The financial instability following Covid was different from the financial instability following the Lehman collapse in many ways. The GFC originated in the financial sector and central banks had to be in the frontline finding a solution. In the case of Covid though, the origin was a cause outside the financial system and a solution had to come from science. Meanwhile, central banks had to maintain financial stability. That said, I believe the RBI handled the situation doing Covid and after it with great dexterity.
There have been differences between RBI and govt, starting with YV Reddy and P Chidambaram, between you and Chidambaram and Pranab Mukherjee, and then between Arun Jaitley and Urjit Patel and Raghuram Rajan. Has Shaktikanta Das learnt from his predecessors, and we do not see the tensions spilling over into the public domain?
Differences between governments and central banks are in some sense hardwired into the system. The rationale for central banks, in fact, is that maintaining financial and monetary stability requires some politically difficult decisions which cannot be left to governments which are driven by short-term political compulsions and electoral cycles. These differences are not unique to India. We have seen these differences play out in several countries. Recall that President Trump said things like ‘the Fed has gone crazy; ‘the Fed, and not China, is our number one enemy’. Senior President Bush blamed then Fed chairman Greenspan for losing his re-election.
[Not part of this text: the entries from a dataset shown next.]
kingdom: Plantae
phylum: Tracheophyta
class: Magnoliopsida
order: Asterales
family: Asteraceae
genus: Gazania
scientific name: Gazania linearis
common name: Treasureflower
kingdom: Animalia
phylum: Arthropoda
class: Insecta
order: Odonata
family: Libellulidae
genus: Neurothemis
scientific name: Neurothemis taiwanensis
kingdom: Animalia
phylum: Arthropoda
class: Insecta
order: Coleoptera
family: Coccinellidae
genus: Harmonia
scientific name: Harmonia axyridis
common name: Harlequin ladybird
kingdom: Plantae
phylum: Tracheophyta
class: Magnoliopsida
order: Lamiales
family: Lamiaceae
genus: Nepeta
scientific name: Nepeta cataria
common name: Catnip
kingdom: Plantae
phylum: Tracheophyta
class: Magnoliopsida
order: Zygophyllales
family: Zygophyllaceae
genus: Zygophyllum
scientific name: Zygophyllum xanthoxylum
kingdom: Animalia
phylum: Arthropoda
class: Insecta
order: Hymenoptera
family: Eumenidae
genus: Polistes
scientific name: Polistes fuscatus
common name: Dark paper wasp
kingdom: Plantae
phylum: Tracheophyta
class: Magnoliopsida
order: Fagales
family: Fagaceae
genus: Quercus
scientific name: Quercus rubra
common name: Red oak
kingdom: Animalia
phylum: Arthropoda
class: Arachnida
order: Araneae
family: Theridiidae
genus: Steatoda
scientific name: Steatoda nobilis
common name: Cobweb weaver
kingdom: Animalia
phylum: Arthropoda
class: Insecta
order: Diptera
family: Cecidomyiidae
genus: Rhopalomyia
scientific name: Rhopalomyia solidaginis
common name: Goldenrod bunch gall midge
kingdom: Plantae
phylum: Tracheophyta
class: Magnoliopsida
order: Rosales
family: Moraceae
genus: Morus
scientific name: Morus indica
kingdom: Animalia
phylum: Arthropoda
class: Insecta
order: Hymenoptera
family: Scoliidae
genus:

There were differences between the government and the RBI here in our country too as you have recounted. What is important is that there be mechanisms for resolving these differences without allowing them to blow up and vitiate the policy atmosphere.
You asked about the current dispensation. I find it difficult to believe that there were no differences between the government and the RBI, but at least they managed them internally and quietly. Also, you must note that the fuel for friction is limited in the current context when growth is streaming along, inflation is low, the rupee is steady and financial stability is not a concern.